Linda reading to the kids

Kathy & the baby

He's so snuggly!

Waiting for people to arrive

Talking to the little girl

Meeting with the Directiva

Tiny puppy!

Can I take him home?

One of the girls I was talking to

God is love

Walking by the church

The girl's home next door to the church

The church in Muñoces

Gringo fanclub

Inside the church

Linda demonstrating how to use the chair

Away he goes

Oh no! What happened?!

We arrived back in Berlín around 2:30. We got back faster than it took us to get there because we took the short cut. We had a brief moment to rest and then we headed over the physical therapy clinic. Linda is a physical therapist and really wanted to talk to the director about some of the physical therapy equipment she has back in Iowa. After they chatted we spent a little time playing with the kids. I’m really excited because when the delegation visits are done in early March I’ll be able to work at the clinic on Fridays in the afternoons.

Perhaps I should explain what I’m doing with my time right now. Because of the back to back delegations and Kathy’s emergency trip to the US shortly before my and Trinity’s arrival the Pastoral Team just didn’t have time to make arrangements for me at the school. Plus it makes things a lot easier if I wait to start teaching until after the three back-to-back delegations are gone. It’s unusual for delegations to be so close together and it makes things really tough for the Pastoral Team. Thus, it’s much easier to have me accompany the delegations.

I’ve really enjoyed spending time with the delegations, visiting their sister communities, and seeing things through their eyes. I’ve learned a lot about the way other communities function and how different delegations work together. They’ve taught me a lot about love, compassion, friendship, and a great deal about myself. I’ve gained perspective on issues I’d never thought of before. Plus I have a whole bunch of fresh ideas for when my church comes to visit again.

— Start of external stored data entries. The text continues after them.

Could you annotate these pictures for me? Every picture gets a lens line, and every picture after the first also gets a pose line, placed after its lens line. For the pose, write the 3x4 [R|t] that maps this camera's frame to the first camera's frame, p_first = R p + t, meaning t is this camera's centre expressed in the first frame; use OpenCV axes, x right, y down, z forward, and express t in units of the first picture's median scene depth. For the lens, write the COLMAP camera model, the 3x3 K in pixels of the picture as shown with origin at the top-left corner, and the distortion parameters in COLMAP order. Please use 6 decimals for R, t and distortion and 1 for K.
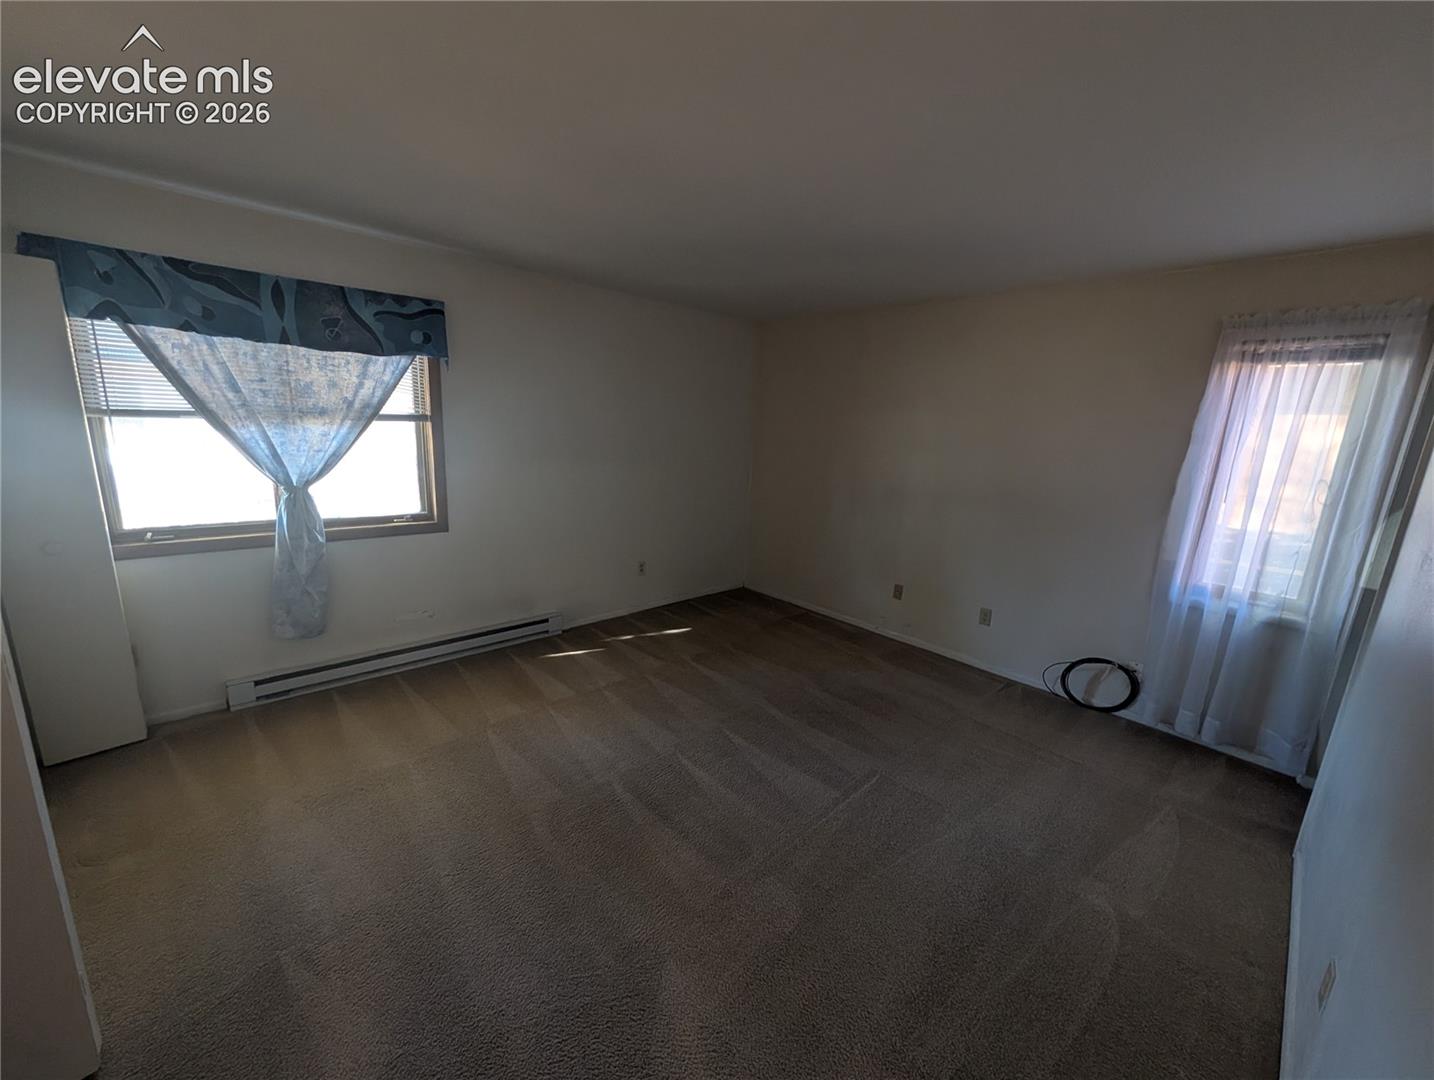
lens RADIAL K [[549.5, 0, 713.7], [0, 549.5, 543.3], [0, 0, 1]] dist [0.000027, -0.000117]
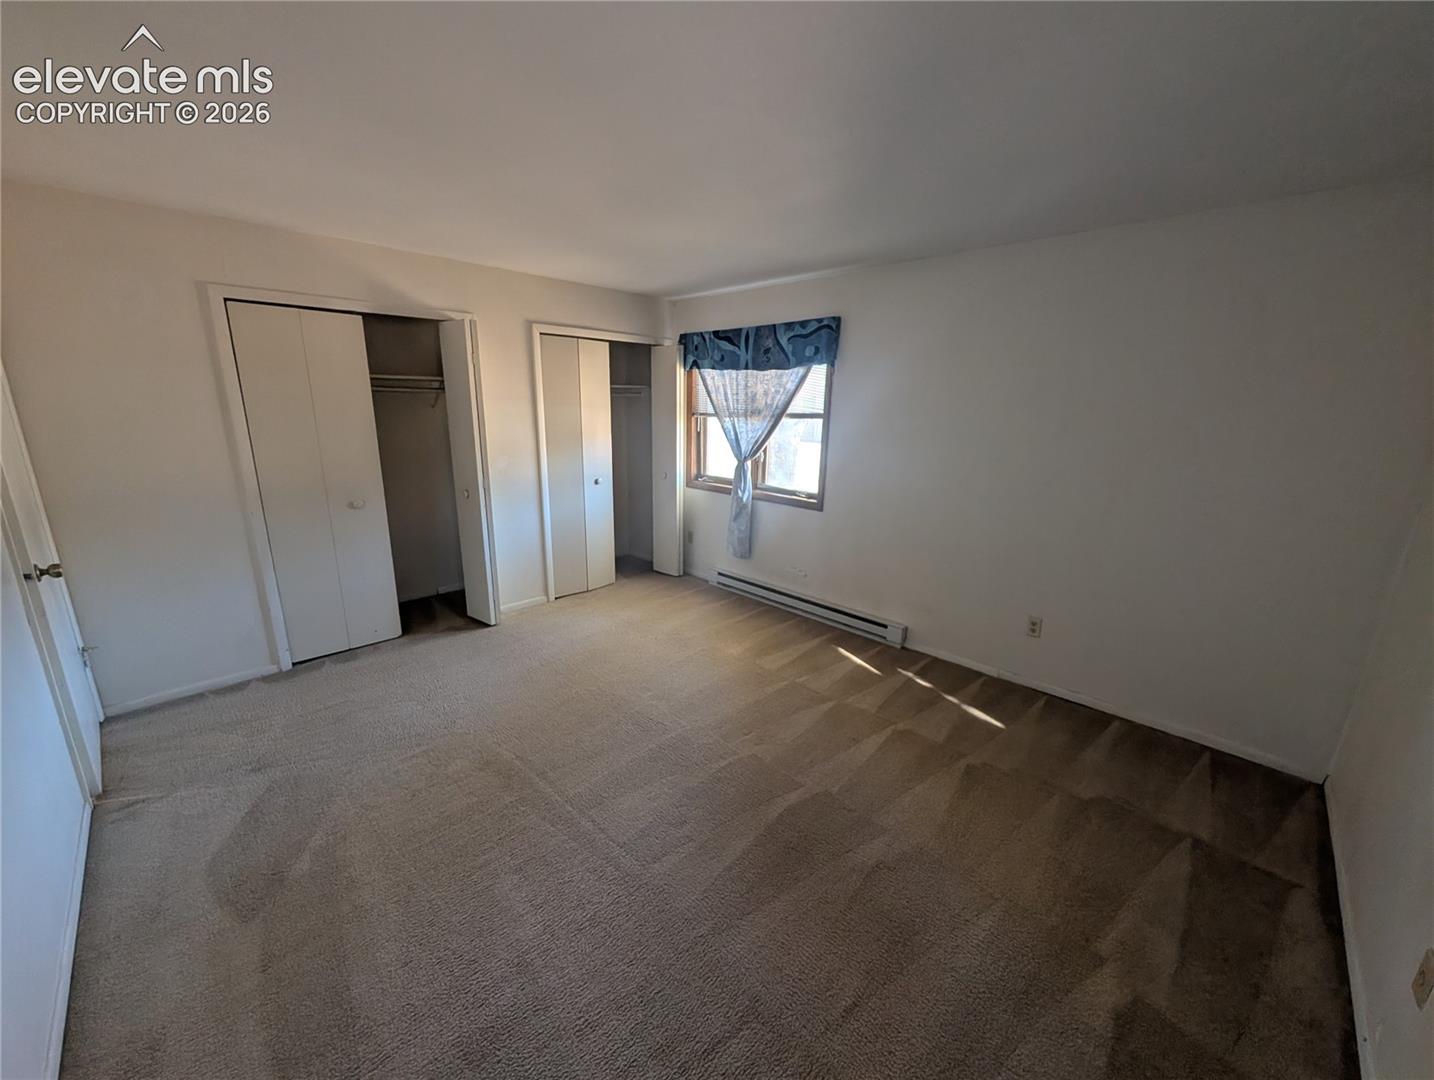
lens RADIAL K [[553.8, 0, 679.4], [0, 553.8, 537.3], [0, 0, 1]] dist [-0.000770, -0.000061]
pose [[0.014566, 0.199430, -0.979804, 0.809311], [-0.222931, 0.955890, 0.191248, -0.149740], [0.974725, 0.215643, 0.058382, 0.758209]]
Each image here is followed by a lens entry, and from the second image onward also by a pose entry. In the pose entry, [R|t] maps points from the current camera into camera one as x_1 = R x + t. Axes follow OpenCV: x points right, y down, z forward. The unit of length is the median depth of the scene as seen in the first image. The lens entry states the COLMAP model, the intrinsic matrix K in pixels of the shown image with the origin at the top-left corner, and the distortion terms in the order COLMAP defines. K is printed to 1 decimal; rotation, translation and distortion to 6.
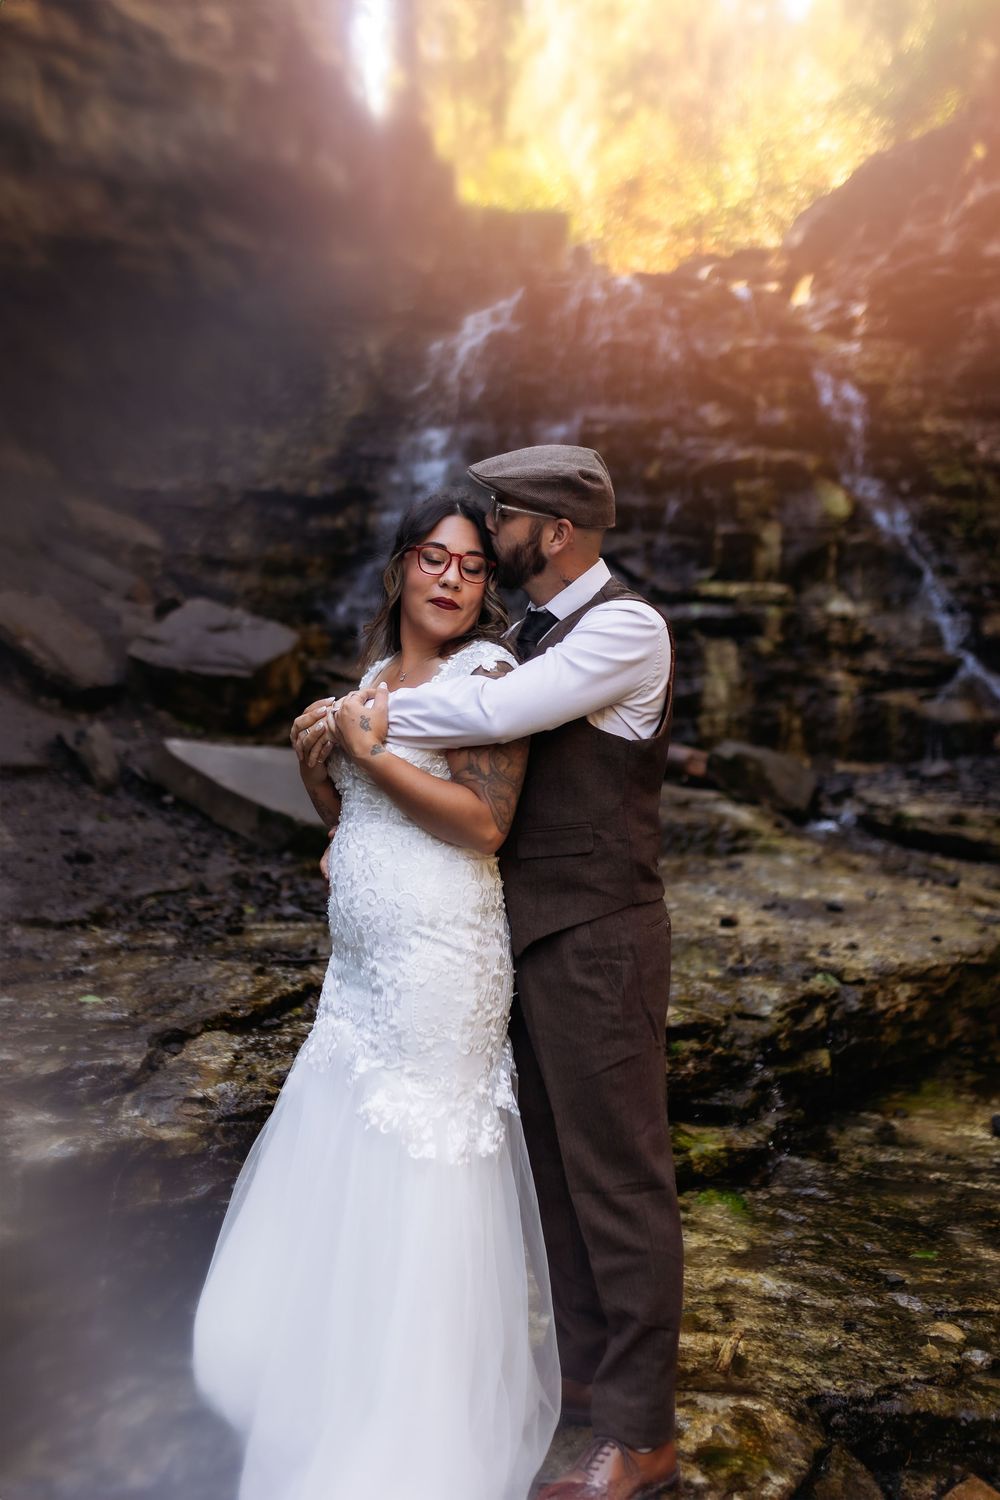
lens RADIAL K [[1449.0, 0, 511.4], [0, 1449.0, 752.8], [0, 0, 1]] dist [0.023120, 0.000000]
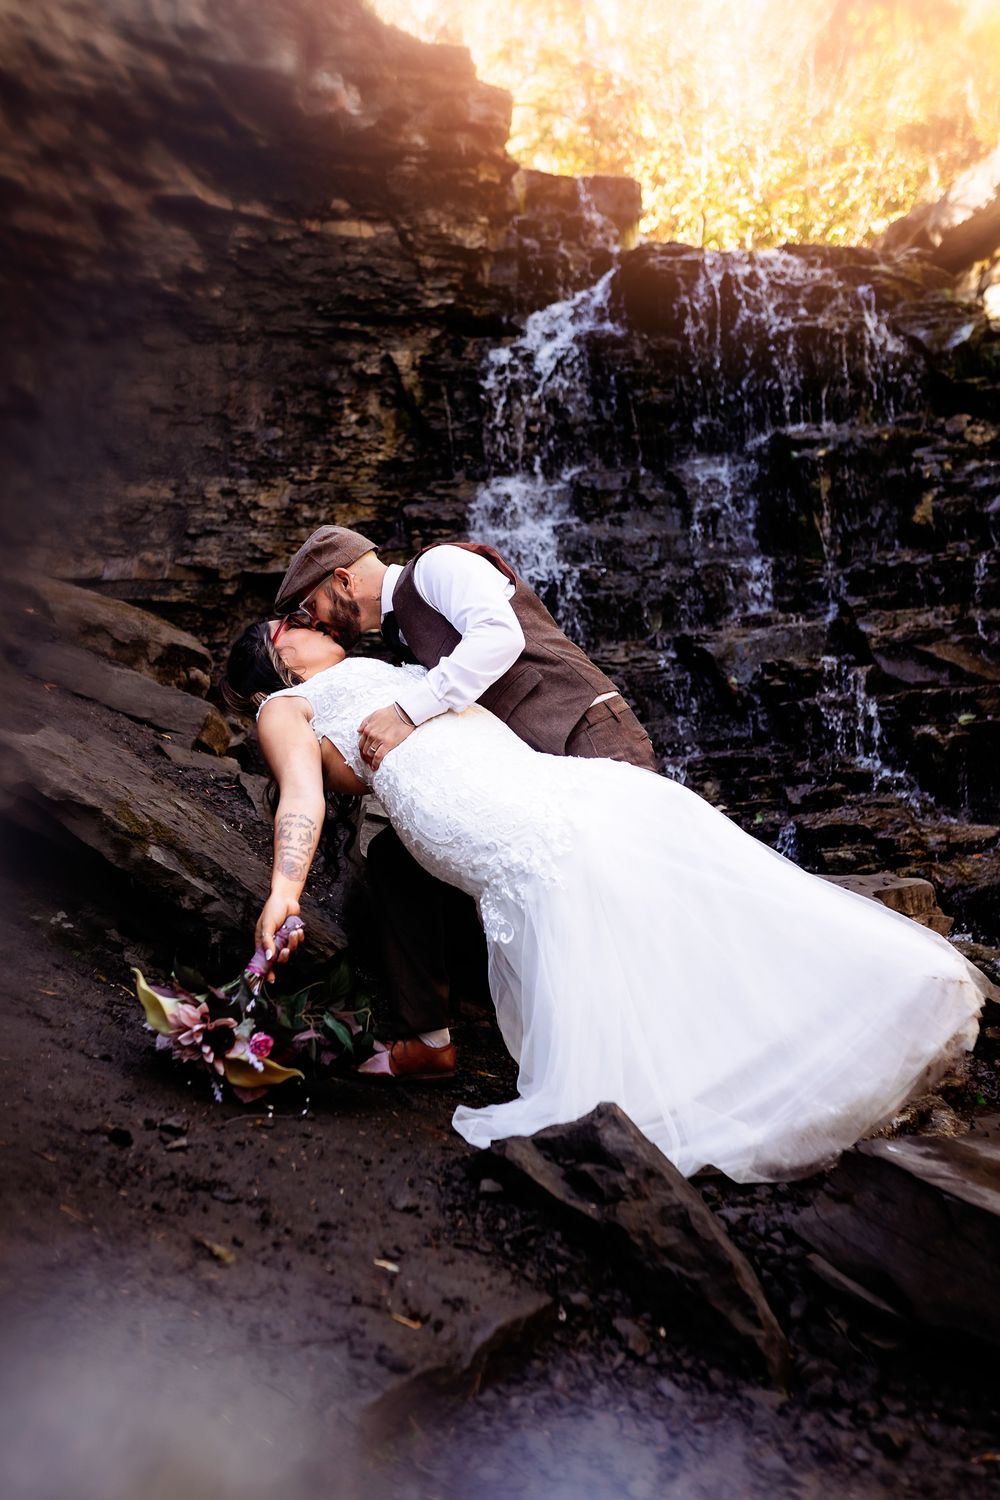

A lot of what I’m learning relates very well to what I learned in my social work classes in my MSW program. It relates not only to the classes I truly enjoyed but also to the ones I wasn’t terribly fond of. There was one class in grad school that I really never liked called Organization and Community Practice. I came to dislike the class so much that I developed an involuntary eye twitch because I was so stressed out. Thus, I never thought I’d use anything in the class and had no real desire to do anything on a macro level. Since I was young I had always imagined myself working one on one with people in a clinical setting as a therapist.

To find myself less than 2 years later in El Salvador learning about how communities organize themselves to better their lives comes a quite a shock. To become more educated about churches and non-governmental organizations (NGOs) that help families in Berlín is amazing. To realize I’m a part of the group called Compañeros and have worked on writing policies, helped to organize a fundraiser, and gained knowledge of writing contracts is a big surprise. This is all extremely applicable to my degree and my future career. That makes me appreciate my time here even more.

At the physical therapy clinic

He was singing us a song!

This sign does not mean what you think it means
(but you shouldn't do that either)

Standing by the Romero mural by the church

1 comment:

Matt said...

It's great that you get to put your degree and what you learned into use. I'm sure the delegations and the ladies at the casa really appreciate having you around to help out.